International Classification of Disease 10 (ICD-10) codes record hospital admissions. We aimed to measure the accuracy of COPD exacerbation (ECOPD) codes and examine coding practices for COPD exacerbation.Prospective screening and ICD-10 codes were used to identify potential ECOPD within the DECAF internal validation cohort. Two coding searches were performed. The first search identified patients with an ECOPD discharge code, and a second, broad search was developed to identify all clinically confirmed ECOPD.717 of 1,122 (64%) patients with an ECOPD code had confirmed ECOPD. Common reasons for misclassification in the 405 patients who did not have an ECOPD included: lack of obstructive spirometry to diagnose COPD; and hospital admission due to progressive malignancy, asthma or cardiovascular disease. The broad search identified an additional 297 patients with ECOPD missed by the ECOPD codes. The vast majority of this group had pneumonia complicating ECOPD.ECOPD codes are insufficiently reliable to identify patients with clinically confirmed ECOPD for the purposes of audit or research. Search strategies should include pneumonia codes, specialist review of medical notes and spirometry confirmation of COPD.
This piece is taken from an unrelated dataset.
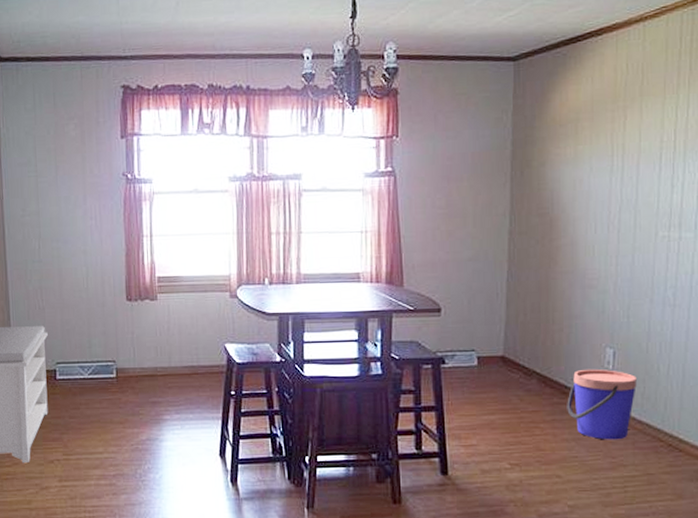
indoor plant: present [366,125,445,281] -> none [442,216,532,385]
国际疾病分类第 10 版(ICD-10)代码记录医院入院情况。我们旨在衡量 COPD 加重(ECOPD)代码的准确性,并检查 COPD 加重的编码实践。DECAAF 内部验证队列前瞻性筛查和 ICD-10 代码用于确定潜在的 ECOPD。进行了两次编码搜索。第一次搜索确定了 ECOPD 出院代码患者,第二次是开发了广泛的搜索以识别所有临床确认的 ECOPD。在 1122 名 ECOPD 代码患者中有 717 名(64%)患有确诊的 ECOPD。405 名未患有 ECOPD 的患者中分类错误的常见原因包括:缺乏用于诊断 COPD 的阻塞性肺功能检查;以及因进展性恶性肿瘤、哮喘或心血管疾病而住院。广泛的搜索还确定了 297 名 ECOPD 患者被 ECOPD 代码遗漏。该组绝大多数患有肺炎合并 ECOPD。ECOPD 代码不足以可靠地识别临床上确诊的 ECOPD 患者,用于审核或研究目的。搜索策略应包括肺炎代码、医学记录专家审查和 COPD 肺功能检查确认。